O meio urbano, com seus calçamentos, suas ruas e suas fiações, pode ser desafiador para o desenvolvimento de muitas espécies, que acabam tendo troncos mais curtos e copas mais abertas que suas contrapartes em áreas rurais ou matas virgens. Também costumam ser mais jovens e ter maior umidade em sua madeira, dificultando seu manejo. Já o lenho que “vem de florestas nativas tem um diâmetro muito maior, e, normalmente, a gente trabalha com a madeira já serrada” em pranchas, lembra o professor da FAU, Tomás Queiroz Ferreira Barata, um dos coordenadores do projeto.

Nada disso, entretanto, impede a utilização da madeira de poda: esse tipo de iniciativa já vem sendo feito tanto internacionalmente quanto no Brasil.

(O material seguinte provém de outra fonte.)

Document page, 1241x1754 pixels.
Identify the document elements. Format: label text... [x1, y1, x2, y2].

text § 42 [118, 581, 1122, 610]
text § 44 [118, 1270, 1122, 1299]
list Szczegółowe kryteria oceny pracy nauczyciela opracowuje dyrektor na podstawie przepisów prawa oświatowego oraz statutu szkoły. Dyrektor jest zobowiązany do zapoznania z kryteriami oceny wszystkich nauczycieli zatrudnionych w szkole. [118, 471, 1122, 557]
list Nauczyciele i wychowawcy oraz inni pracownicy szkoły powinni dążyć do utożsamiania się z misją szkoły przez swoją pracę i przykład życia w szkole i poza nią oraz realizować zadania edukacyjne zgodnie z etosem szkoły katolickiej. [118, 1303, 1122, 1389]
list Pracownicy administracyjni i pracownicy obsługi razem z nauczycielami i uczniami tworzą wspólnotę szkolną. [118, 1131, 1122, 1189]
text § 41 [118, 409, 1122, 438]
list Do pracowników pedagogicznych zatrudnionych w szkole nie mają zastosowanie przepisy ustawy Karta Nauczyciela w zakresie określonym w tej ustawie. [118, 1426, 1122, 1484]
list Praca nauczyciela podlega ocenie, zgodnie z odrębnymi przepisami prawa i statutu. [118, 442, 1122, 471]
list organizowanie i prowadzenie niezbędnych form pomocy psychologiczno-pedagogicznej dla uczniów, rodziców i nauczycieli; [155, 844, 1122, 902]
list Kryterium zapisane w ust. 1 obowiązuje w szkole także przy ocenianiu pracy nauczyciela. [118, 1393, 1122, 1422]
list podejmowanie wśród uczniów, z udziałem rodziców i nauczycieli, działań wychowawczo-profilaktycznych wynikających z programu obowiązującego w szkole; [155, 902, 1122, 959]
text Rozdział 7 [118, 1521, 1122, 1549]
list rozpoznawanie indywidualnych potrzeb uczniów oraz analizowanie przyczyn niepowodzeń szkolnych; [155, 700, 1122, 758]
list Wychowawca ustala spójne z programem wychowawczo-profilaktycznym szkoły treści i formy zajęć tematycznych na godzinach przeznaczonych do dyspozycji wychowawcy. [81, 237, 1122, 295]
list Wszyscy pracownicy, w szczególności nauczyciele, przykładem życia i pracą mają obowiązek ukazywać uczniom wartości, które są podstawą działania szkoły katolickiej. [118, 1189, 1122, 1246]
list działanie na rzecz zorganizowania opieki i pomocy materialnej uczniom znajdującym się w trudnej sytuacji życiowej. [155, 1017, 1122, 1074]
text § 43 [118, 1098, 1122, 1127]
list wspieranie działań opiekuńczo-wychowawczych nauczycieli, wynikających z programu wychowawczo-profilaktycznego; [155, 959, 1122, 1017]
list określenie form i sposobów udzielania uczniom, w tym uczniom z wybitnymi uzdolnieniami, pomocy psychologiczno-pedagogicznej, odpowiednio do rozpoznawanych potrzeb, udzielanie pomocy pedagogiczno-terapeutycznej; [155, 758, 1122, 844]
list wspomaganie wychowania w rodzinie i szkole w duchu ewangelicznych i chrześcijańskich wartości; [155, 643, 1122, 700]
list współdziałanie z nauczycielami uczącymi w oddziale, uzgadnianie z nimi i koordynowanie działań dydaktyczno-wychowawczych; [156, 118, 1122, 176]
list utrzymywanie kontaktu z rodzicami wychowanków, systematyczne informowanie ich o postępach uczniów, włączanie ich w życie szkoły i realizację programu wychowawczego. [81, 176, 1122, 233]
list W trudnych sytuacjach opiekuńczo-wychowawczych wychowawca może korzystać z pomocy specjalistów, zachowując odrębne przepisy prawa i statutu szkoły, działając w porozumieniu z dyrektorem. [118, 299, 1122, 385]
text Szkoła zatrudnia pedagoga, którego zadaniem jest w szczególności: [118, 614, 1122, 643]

Cyntia e Tomás apontam que, apesar de os grandes feitos nessa área serem dos Estados Unidos, o Brasil tem seus casos exemplares.

O Projeto Reinvente, da Companhia Municipal de Limpeza Urbana (Comlurb) do Rio de Janeiro, por exemplo, funciona desde novembro de 2017 fazendo algo muito próximo daquilo que objetiva o Poda Lab: cria mobiliário urbano com a madeira de poda das árvores cariocas com risco de queda. Tomás diz que esse é mesmo o caminho — propiciar um uso efetivo da vegetação urbana, vinculando as unidades de processamento de madeira a estúdios de design e arquitetura.

Cyntia e Tomás também salientam a importância de retomar a arborização de nossas metrópoles com plantas nativas em vez de invasoras. Assim, as florestas urbanas podem florescer sem preocupações, nos habitats que lhes são mais propícios — e, quando precisarem ser podadas, podem virar matéria para mobiliário urbano, fechando um ciclo ecológico de reutilização dentro da própria cidade, e provando que a vegetação, além de ser um bem em si mesmo, pode servir às selvas de pedra de modo sustentável.